(Saved data entries):
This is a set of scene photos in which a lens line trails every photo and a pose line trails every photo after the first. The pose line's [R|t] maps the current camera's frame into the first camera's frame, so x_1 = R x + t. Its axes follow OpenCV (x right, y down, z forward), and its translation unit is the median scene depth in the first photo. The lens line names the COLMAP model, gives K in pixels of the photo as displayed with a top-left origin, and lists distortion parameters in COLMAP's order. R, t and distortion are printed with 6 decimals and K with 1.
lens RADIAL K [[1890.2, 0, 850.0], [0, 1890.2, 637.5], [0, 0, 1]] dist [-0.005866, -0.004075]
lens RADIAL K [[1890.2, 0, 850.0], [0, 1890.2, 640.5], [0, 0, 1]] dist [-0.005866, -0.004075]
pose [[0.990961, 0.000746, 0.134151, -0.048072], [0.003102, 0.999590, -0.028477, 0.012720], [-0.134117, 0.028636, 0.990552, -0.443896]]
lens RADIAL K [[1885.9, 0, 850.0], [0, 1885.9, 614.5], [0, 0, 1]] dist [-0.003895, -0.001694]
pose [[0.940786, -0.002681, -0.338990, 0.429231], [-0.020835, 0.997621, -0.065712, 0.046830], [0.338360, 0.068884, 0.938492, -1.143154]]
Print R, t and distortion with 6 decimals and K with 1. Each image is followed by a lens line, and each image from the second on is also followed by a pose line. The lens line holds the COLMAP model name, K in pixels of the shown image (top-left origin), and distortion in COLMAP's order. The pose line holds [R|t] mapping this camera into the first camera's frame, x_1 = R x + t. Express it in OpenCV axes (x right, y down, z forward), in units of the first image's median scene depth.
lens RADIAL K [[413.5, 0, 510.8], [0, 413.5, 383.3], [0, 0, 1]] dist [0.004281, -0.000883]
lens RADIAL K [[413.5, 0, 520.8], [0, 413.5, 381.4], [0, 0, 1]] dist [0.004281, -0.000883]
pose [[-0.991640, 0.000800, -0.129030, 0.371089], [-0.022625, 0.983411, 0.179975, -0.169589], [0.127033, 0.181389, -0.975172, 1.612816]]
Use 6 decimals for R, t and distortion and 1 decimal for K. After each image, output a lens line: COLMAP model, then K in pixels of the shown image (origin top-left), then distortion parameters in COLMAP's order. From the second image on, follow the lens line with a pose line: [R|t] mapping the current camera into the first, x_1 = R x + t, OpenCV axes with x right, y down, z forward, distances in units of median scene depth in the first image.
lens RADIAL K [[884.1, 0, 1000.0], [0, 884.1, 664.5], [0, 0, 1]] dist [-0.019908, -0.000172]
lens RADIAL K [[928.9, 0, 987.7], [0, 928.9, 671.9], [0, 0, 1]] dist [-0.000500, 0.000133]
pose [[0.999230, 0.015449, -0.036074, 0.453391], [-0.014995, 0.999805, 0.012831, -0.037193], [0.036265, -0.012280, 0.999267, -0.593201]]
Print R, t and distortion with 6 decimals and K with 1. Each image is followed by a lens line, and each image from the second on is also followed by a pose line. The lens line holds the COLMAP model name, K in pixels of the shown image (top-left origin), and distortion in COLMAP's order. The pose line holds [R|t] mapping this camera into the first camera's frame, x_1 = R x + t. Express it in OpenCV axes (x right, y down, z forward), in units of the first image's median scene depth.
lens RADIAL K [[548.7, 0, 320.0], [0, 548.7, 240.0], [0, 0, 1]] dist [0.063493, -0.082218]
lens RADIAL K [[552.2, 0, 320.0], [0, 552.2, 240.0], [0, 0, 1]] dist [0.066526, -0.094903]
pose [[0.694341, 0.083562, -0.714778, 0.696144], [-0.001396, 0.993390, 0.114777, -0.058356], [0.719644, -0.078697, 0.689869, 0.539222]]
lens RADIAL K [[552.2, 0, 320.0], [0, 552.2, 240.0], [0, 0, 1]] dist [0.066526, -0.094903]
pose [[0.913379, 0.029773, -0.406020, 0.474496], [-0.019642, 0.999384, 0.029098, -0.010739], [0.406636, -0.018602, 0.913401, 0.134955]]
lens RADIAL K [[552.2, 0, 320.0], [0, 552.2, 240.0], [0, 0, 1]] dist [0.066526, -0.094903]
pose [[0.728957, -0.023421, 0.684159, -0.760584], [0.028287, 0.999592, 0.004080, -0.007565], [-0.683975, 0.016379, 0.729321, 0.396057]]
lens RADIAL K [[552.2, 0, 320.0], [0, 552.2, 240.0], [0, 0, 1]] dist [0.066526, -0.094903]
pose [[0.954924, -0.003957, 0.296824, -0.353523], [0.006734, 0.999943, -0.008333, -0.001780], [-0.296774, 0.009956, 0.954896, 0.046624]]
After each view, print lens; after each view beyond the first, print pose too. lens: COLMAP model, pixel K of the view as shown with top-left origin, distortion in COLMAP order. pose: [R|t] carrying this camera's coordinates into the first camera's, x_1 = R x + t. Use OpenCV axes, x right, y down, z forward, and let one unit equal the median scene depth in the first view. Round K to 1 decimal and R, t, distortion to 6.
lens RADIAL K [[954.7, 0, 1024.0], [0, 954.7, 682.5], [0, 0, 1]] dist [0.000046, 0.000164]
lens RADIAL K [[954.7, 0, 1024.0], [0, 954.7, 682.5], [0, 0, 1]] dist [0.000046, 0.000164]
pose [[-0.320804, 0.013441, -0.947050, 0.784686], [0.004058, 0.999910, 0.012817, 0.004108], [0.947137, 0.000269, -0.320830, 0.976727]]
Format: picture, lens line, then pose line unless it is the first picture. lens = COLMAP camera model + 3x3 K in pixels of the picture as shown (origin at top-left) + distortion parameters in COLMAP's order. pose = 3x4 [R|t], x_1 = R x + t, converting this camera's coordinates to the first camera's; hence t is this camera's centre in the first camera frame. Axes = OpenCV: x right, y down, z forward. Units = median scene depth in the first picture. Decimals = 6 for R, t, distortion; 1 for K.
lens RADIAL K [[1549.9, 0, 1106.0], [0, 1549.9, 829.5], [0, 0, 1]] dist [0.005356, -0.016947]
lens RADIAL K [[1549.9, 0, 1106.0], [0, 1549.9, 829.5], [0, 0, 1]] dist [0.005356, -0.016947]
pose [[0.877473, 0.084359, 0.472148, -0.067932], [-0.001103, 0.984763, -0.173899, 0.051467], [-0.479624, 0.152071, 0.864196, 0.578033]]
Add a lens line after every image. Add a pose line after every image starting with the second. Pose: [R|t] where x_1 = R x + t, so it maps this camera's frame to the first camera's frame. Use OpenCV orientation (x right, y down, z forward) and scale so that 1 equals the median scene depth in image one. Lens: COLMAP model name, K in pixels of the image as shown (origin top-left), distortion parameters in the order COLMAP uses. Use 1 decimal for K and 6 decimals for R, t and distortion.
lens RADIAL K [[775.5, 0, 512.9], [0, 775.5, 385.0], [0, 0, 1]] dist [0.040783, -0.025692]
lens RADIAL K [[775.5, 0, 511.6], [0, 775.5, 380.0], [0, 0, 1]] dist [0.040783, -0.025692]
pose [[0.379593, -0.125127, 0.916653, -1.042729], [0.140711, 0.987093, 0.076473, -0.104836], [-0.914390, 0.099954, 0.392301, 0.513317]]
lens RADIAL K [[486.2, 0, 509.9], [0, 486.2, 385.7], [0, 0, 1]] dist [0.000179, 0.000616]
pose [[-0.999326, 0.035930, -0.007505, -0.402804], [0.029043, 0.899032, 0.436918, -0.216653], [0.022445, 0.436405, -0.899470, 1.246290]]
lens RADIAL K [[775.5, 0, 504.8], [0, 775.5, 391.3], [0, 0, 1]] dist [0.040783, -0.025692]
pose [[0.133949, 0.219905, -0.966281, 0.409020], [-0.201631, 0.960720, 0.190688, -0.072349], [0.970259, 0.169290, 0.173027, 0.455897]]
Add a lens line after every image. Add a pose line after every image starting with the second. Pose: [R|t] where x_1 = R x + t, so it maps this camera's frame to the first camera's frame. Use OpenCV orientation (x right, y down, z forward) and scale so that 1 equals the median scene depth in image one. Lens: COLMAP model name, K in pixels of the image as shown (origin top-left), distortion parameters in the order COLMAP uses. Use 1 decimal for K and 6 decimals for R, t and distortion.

(To do): Copy out everything from the line containing "Format: picture, lens" down to the line containing "0.152071, 0.864196, 0.578033]]", keeping every line word for word.

(Solved problem):
Format: picture, lens line, then pose line unless it is the first picture. lens = COLMAP camera model + 3x3 K in pixels of the picture as shown (origin at top-left) + distortion parameters in COLMAP's order. pose = 3x4 [R|t], x_1 = R x + t, converting this camera's coordinates to the first camera's; hence t is this camera's centre in the first camera frame. Axes = OpenCV: x right, y down, z forward. Units = median scene depth in the first picture. Decimals = 6 for R, t, distortion; 1 for K.
lens RADIAL K [[1549.9, 0, 1106.0], [0, 1549.9, 829.5], [0, 0, 1]] dist [0.005356, -0.016947]
lens RADIAL K [[1549.9, 0, 1106.0], [0, 1549.9, 829.5], [0, 0, 1]] dist [0.005356, -0.016947]
pose [[0.877473, 0.084359, 0.472148, -0.067932], [-0.001103, 0.984763, -0.173899, 0.051467], [-0.479624, 0.152071, 0.864196, 0.578033]]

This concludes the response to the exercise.